A taxa está em elevação desde o dia 7 de abril, quando registrou 0,87. O recorde já registrado foi em 25 de fevereiro, início do período de colapso no estado, quando a taxa bateu em 1,19.
Como a taxa é calculada?
O cálculo tem por base o Índice de Reprodução Basal, a taxa R, que é considerado padrão para análises estatísticas relacionadas à epidemiologia. Na estimativa, uma taxa R de 1 significa que cada pessoa transmite a doença para outra pessoa.
Caso o índice seja superior a 1, a contaminação está acelerada. Um cenário positivo para a redução do contágio necessita de uma taxa inferior a 1. A universidade britânica Imperial College faz esse cálculo para medir a taxa de contágio no Brasil.
Índice R no estado
FURG
O cálculo estadual é uma média ponderada dos resultados de 11 municípios, que abrangem geograficamente todo o estado, e representam cerca de um quarto da população: Bagé, Caxias do Sul, Passo Fundo, Pelotas, Porto Alegre, Rio Grande, Santa Maria, Santa Rosa, Santana do Livramento, São Borja e Uruguaiana.

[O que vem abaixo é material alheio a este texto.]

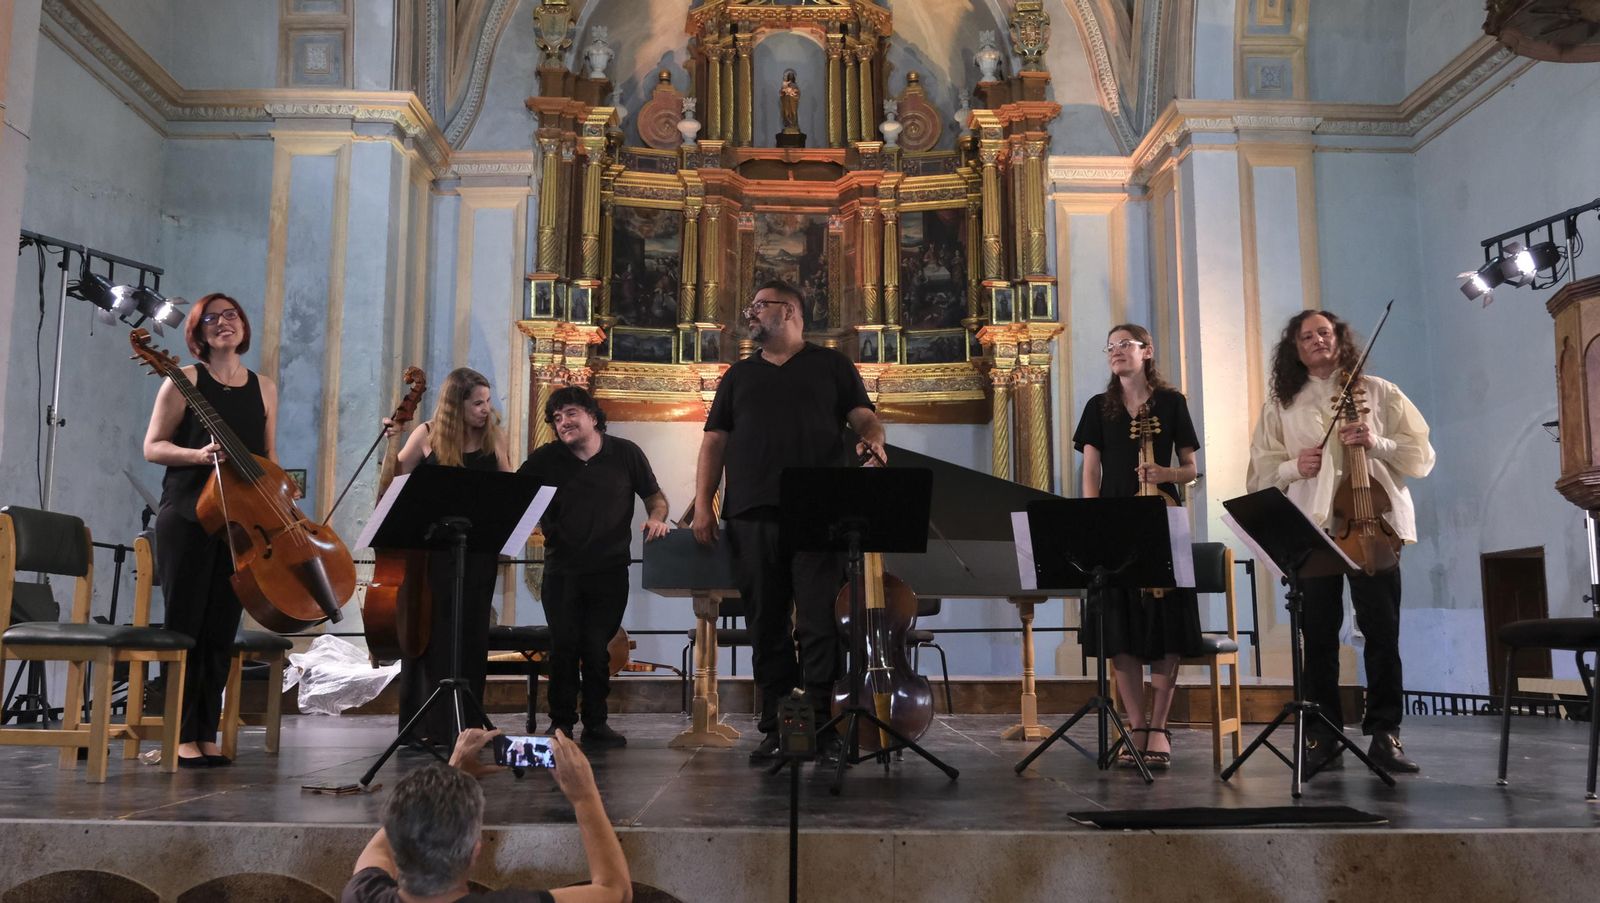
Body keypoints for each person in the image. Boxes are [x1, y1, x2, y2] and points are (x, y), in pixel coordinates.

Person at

No último dia 31, o índice R superava 1 em todos os municípios, exceto um, Uruguaiana. Confira abaixo.
Bagé 1,08
Caxias 1,05
Passo Fundo 1,06
Pelotas 1,08
Porto Alegre 1,01
Rio Grande 1,00
Santa Maria 1,04
Santana do Livramento 1,04
Santa Rosa 1,06
São Borja 1,00
Uruguaiana 0,96
Flexibilização x aumento da contaminação
Segundo os pesquisadores, é provável que haja uma correlação entre as medidas de flexibilização social e o crescimento da contaminação. Eles ainda apelam por medidas mais rigorosas, como o distanciamento social, uso obrigatório de máscaras e frequente higienização das mãos.
“A partir do decreto da bandeira preta começa haver uma diminuição desse índice. A gente estava realmente com uma contaminação com desaceleração. A partir daí houve vários decretos de flexibilização, houve uma reversão dessa tendência e nós passamos desse limite crítico e voltamos a ficar numa situação bem delicada”, explica Sebastião Gomes, do Instituto de Matemática, Estatística e Física (IMEF) da Universidade Federal do Rio Grande (FURG).
“Está muito claro, realmente muito confirmado, que o isolamento social influi drasticamente na curva de crescimento do número de casos”.
Para o pesquisador, a vacinação contra a Covid é determinante para a redução das taxas de contaminação.
“Quando nós conseguirmos vacinar 70% da população adulta acima de 18 anos o que vai acontecer é a quebra da transmissibilidade, ou seja, nós vamos conseguir quebrar a cadeia de transmissão desse vírus. E com isso, esse índice R, que nós estamos falando, vai rapidamente baixar a um valor menor que 1, até mais baixo. Dentro de 30 dias nós tenhamos o controle dessa pandemia”, explica.
De acordo com a tendência dos gráficos, os pesquisadores preveem novo aumento na taxa pelos próximos dias.
“Nós temos 70% da população circulando, em média. Com esse percentual não é possível reduzir o índice R mais do que ele está sendo reduzido. Para que ele chegasse a sofrer uma redução significativa é necessário que esse índice [de circulação] baixasse, a pelo menos, 70% da população em isolamento, que já estaria próximo de um lockdown”.